Doch die Staaten, auch Österreich, wollten es anders: Jeder pochte darauf, seinen speziellen Impfstoff-Korb selbst zusammenstellen. Österreich wählte einen Vakzin-Mix aus überwiegend Pfizer-Biontech (11,1 Mio.), Astra Zeneca (5,9 Mio.), Moderna (4,7 Mio.) und Johnson & Johnson ( 2,5 Mio.). Vier weitere bestellte Vakzine aus diesem Mix sind in der EU noch nicht zugelassen.
Das Riesenproblem zum Zeitpunkt der Bestellungen im Frühherbst: Es war ein Blindflug. Im September war noch nicht endgültig sicher, ob es je einen Corona-Impfstoff geben würde. Und noch weniger abzuschätzen war, welche von den Pharmafirmen ab wann, wenn überhaupt, liefern könnten.

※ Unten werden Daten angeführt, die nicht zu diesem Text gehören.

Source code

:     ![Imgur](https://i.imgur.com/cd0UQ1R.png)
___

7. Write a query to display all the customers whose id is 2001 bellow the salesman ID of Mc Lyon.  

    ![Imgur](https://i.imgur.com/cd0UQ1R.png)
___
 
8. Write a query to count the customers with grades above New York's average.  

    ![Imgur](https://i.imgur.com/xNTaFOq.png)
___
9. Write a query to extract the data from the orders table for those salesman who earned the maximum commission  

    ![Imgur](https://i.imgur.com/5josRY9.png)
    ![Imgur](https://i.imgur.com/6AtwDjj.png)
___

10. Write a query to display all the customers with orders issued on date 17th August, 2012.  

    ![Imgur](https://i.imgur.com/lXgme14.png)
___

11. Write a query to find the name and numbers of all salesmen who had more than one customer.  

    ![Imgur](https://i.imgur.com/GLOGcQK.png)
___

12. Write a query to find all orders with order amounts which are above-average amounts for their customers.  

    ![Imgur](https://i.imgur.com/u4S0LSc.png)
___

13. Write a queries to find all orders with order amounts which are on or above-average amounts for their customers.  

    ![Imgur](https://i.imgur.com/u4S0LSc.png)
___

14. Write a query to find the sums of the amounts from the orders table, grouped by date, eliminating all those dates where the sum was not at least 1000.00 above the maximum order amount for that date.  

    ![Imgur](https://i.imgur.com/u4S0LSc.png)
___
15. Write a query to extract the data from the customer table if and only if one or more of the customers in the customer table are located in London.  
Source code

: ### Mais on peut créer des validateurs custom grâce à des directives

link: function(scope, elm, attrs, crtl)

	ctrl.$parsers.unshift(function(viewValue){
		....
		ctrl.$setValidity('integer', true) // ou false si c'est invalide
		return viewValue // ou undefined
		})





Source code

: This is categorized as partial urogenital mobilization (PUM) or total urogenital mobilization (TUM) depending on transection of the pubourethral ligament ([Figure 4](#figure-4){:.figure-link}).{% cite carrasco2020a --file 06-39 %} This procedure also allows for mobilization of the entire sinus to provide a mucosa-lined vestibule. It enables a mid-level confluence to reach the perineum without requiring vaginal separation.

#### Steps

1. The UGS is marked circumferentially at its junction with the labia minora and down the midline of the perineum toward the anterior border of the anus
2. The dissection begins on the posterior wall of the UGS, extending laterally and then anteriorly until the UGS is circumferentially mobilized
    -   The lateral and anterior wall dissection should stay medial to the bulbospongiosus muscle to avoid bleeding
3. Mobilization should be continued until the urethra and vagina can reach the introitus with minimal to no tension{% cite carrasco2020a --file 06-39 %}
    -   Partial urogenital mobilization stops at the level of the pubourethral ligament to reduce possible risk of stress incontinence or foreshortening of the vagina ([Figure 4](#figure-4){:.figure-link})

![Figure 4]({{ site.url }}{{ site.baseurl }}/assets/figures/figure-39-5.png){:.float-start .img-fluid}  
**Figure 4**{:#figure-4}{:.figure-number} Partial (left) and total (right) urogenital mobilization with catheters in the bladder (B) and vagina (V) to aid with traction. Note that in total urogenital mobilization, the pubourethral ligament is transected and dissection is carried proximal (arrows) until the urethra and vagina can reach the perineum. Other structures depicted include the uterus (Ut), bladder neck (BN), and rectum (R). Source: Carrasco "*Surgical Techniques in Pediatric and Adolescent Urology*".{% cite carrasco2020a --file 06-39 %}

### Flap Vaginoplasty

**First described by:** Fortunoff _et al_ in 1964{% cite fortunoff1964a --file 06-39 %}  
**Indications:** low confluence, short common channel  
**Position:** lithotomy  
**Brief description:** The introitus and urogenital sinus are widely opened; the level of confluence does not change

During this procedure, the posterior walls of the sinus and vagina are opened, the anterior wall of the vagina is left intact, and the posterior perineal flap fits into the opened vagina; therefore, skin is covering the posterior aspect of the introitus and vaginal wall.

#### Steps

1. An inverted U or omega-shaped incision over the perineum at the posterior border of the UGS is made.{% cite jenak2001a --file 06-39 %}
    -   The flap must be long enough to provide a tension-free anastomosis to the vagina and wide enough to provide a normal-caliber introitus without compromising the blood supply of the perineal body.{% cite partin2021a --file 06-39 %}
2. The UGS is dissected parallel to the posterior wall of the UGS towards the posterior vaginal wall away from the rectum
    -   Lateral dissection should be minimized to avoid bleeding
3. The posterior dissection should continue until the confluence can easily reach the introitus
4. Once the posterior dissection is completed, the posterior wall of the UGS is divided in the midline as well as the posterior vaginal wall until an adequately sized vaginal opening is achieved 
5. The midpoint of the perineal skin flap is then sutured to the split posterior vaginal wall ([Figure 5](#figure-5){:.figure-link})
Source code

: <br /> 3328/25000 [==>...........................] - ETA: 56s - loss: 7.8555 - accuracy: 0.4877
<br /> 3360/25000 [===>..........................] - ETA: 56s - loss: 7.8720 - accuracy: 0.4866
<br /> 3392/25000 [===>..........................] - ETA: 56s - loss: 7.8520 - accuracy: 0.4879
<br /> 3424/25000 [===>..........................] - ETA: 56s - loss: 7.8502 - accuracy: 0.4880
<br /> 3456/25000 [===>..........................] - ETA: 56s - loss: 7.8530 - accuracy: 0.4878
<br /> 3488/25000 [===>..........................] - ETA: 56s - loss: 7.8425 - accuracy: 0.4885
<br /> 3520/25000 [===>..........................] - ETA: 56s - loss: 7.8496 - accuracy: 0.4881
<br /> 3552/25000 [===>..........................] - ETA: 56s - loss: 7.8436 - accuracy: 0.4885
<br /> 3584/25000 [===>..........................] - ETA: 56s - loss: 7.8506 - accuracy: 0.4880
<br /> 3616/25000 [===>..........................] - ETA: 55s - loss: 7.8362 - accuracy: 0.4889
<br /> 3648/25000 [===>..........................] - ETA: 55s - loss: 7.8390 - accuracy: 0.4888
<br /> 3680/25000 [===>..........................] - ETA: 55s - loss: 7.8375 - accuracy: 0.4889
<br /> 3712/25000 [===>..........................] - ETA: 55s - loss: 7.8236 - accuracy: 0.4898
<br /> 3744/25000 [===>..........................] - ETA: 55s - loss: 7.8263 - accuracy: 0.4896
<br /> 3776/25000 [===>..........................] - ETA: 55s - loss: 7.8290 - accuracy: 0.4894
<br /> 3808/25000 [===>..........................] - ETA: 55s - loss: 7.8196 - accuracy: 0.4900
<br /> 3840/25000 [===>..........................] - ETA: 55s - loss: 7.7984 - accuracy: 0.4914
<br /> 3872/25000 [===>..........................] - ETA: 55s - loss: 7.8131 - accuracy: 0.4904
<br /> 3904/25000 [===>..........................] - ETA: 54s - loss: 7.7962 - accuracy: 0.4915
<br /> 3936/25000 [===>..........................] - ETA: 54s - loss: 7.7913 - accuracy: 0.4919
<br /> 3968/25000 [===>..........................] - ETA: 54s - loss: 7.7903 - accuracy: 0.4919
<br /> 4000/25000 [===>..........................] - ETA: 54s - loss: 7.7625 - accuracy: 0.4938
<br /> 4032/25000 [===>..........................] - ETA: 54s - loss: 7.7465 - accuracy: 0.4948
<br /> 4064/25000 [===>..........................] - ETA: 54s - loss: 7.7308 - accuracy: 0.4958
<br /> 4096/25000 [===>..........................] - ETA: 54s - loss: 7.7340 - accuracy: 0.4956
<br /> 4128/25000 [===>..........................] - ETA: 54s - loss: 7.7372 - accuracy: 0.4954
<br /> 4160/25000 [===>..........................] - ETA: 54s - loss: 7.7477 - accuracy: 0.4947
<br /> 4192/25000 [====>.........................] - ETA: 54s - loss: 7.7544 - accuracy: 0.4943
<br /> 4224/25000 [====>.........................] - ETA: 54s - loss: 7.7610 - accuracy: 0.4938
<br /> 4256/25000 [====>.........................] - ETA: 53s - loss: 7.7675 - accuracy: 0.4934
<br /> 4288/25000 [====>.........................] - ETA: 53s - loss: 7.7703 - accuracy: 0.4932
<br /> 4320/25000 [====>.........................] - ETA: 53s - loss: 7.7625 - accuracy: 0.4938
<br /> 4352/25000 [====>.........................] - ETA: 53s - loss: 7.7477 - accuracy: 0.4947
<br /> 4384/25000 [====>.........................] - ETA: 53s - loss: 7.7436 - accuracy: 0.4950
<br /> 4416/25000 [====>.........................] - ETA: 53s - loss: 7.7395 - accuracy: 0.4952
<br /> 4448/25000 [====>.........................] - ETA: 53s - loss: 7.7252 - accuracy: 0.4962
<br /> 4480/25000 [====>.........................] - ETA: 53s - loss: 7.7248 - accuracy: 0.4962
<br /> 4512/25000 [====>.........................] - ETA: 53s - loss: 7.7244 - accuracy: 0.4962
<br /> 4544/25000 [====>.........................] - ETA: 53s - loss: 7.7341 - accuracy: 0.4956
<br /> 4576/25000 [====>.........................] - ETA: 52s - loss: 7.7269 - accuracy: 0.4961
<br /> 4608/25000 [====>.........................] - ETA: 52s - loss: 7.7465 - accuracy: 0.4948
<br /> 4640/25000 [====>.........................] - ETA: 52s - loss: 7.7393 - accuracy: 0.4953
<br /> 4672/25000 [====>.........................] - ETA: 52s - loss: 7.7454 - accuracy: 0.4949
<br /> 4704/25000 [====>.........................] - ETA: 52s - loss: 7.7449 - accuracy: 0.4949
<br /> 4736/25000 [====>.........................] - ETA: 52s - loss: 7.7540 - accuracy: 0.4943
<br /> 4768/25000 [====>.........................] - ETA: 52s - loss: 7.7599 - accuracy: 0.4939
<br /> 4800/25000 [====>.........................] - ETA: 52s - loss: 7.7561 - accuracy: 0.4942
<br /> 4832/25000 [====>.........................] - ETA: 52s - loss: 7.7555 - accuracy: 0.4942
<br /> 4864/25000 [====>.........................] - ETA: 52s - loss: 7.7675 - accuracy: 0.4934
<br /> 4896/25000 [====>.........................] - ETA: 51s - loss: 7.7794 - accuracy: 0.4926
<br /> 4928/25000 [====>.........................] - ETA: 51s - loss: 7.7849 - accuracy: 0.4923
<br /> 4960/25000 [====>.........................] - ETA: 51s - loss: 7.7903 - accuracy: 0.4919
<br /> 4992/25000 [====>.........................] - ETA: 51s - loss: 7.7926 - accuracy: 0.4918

Die meisten osteuropäischen Staaten misstrauten zudem den neuen und teuren mRNA-Impfstoffen von Pfizer-Biontech und Moderna. So setzten sie, allen voran Bulgarien, überwiegend auf das billigere und leichter zu handhabende Vakzin von Astra Zeneca. „Die Kommission riet den Staaten damals: Kauft so viel ihr könnt, auch wenn Ihr um ein Vielfaches überbucht“, schildert Yannis Natsis, Politik-Stratege bei der Gesundheits-NGO European Public Health Alliance in Brüssel. „Aber viele Staaten waren skeptisch und fragten: Warum sollten wir?“
Als dann Kapazitäten von Pfizer-Biontech, Moderna und Johnson & Johnson frei wurden, griffen andere Staaten sofort zu. So heftig, dass etwa auf Deutschland schiefes Licht fiel. Der Verdacht kam auf, dass Berlin mit den Pharmafirmen separate Lieferverträge ausgehandelt habe. Das stellte sich als unwahr heraus.
Doch schon Anfang Jänner war damit nach ersten Medienberichten klar: Angesichts der massiven Lieferverzögerungen von Astra Zeneca würde es in Europa zu einer ungleichen Verteilung der Impfstoffe kommen. Dass man im Bundeskanzleramt die längste Zeit davon nicht gehört haben soll, wäre erstaunlich. Zumal es von Seiten des Bundeskanzleramtes bereits Ende Februar dem Vernehmen nach die dringende Bitte an die EU-Kommission gegeben haben soll: Österreich will ebenfalls aufkaufen, wann und wo immer sich die Gelegenheit ergibt.
Und dann warnte noch Frankreichs Präsident Emmanuel Macron nach dem letzten EU-Gipfel, also zwei Wochen vor Kanzler Kurz’ empörter Kritik ob des „Basars“ in Brüssel: Es gebe eine Schieflage in der EU: „Die EU-Kommission sollte einen Mechanismus entwickeln, um Impfstoffdosen, wenn nötig anders zu verteilen“, forderte Macron.
Für solch einen „Korrektur-Mechanismus“ wirbt nun auch Kanzler Kurz. Das könnten zehn Millionen zusätzlicher Impfdosen sein, die Biontech-Pfizer liefern werden. Sie sollen, so Kurz, auf jene Länder verteilt werden, die bisher zu kurz kamen. Auch für Österreich könnten dem Vernehmen nach bis zu 400.000 zusätzliche Dosen dabei herausspringen. Gelingt diese Einigung beim nächsten EU-Gipfel, wäre es für den Kanzler unweigerlich ein Prestigegewinn.
Freunde hat sich Kurz mit diesem Vorstoß in Brüssel nicht gemacht: „Wenn jemand schlecht verhandelt und alles auf eine Karte setzt, die sich dann als die Falsche herausstellt, ist das nicht unsere Schuld“, ärgerte sich ein EU-Diplomat. Die Verantwortung habe, wohl jeder Staat bei sich selbst zu suchen.
Gesundheitsexperte Yannis Natsis sieht die Ursache der Spannungen auch noch anderswo: bei den EU-Verträgen mit den Pharmafirmen. Zu intransparent seien sie und vor allem zu „schwach“ – im Sinne, dass sie den Firmen zu viele Freiheiten gaben ohne diese sanktionieren zu können. Zwei Mal habe etwa Astra Zeneca erklärt, die versprochenen Mengen nicht liefern zu können. Statt 90 Millionen werden bis Ende März nur 30 Millionen an die EU-Staaten übergeben. „Und wo sind die Sanktionen?“ ärgert sich Natsis: „Hallo, wir sind die EU. Wir sind eine Macht. Und wir haben keine besseren Verträge zustande gebracht?“ Weil dieser grundsätzliche Hebel gegen die Firmen nun fehle, mein Natsis, „darum betteln wir jetzt um die Impfstoffe“.